5. 奇跡の終焉




 それから、数年の月日が流れた。


 かつて世界を震撼させ、私たちの生活を根底から突き崩したCOVID-19は、今や日常の風景に溶け込み、数ある感染症の一つとしてその姿を変えた。


 流行の兆しも、今ではコロナよりインフルエンザの動向を追う日々へと戻っている。あんなに恐ろしかったはずのウイルスは、喉元の棘が抜けるように、静かに「ありふれた病」の列に並び直した。

 

 私はあの最前線で、ウイルスが牙を剥き、そして少しずつその輪郭を失っていく変遷を最後まで見届けた。同僚たちが次々と感染し、あるいは精神の糸が切れて現場を去っていく中、私は一度も罹患することなく、役割を終えて臨床を離れた。

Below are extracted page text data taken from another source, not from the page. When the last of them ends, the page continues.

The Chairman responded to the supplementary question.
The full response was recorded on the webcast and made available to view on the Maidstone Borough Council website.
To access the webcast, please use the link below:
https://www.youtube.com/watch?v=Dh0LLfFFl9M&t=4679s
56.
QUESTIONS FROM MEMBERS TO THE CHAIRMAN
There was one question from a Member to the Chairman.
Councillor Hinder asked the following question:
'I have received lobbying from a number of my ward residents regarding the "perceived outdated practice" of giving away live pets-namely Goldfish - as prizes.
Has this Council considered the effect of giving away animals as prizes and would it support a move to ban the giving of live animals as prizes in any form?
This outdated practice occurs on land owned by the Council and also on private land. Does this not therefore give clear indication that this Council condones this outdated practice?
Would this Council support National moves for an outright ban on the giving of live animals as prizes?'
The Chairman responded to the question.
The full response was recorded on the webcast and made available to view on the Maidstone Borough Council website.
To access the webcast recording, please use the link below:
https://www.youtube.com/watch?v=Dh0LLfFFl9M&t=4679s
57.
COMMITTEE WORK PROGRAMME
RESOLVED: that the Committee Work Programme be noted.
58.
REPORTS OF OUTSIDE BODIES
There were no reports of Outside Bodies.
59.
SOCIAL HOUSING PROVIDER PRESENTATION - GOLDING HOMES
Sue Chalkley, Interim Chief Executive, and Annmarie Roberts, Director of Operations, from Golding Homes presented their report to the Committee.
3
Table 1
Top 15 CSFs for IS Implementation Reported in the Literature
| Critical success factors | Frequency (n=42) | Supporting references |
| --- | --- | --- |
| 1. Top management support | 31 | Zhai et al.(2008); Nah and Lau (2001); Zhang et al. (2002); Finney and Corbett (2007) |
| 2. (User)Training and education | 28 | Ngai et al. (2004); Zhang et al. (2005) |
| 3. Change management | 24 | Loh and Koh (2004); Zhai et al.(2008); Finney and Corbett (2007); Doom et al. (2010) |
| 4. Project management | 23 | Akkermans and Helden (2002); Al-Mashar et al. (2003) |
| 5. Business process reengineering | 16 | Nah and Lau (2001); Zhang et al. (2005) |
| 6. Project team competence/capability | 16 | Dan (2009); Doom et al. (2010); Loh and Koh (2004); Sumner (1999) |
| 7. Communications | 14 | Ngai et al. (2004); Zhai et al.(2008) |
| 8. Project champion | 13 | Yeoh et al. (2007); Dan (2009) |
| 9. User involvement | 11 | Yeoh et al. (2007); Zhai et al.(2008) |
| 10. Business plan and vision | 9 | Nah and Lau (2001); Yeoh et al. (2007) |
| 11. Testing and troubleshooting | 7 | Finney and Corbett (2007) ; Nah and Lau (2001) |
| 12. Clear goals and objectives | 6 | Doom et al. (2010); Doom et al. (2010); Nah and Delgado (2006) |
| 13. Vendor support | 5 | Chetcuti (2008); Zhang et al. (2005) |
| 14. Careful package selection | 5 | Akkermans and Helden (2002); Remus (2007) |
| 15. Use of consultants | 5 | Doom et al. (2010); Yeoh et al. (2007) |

 それは決して幸運だったという晴れやかなものではない。むしろ、あれほどの汚染と怒号の中に身を置きながら、最後までウイルスにすら拒絶され続けたような、何か得体の知れない運命に弄ばれていたような、奇妙な空虚さを伴う奇跡だった。

 


 今、私の鏡に映る顔に、N95マスクが食い込んだ痛々しい跡はない。

 

 けれど、ふとした瞬間に、皮膚の奥底が熱を帯びることがある。アルコール消毒を繰り返し、潤いを失って白く毛羽立った手のひらの感触。防護服という密室の中で、拭うことを許されず、ただ体表を滑り落ちていったあの汗の熱さ。

 

 それらは今も、私の細胞一つひとつに深く刻まれ、消えることのない「戦痕」として残っている。

 

 街ですれ違う人々は、もうあの狂乱を忘れ、マスクを脱ぎ捨てて笑い合っている。それでいい。喉元を過ぎた熱さを忘れ、健やかに日常を謳歌すること。


 それこそが、私たちが地獄のような日々の中で、身を削りながら守り抜こうとした「平和」の正体なのだから。


 私は願わずにはいられない。

 

 あの青い防護服の檻の中で、私たちが何を捨て、何を守ろうとしていたのか。


 あのような悲劇が、二度と繰り返されないことを。


 そして、あの地獄を共に生き抜いた名もなき戦友たちが、今は静かな夜を過ごせていることを、心から願っている。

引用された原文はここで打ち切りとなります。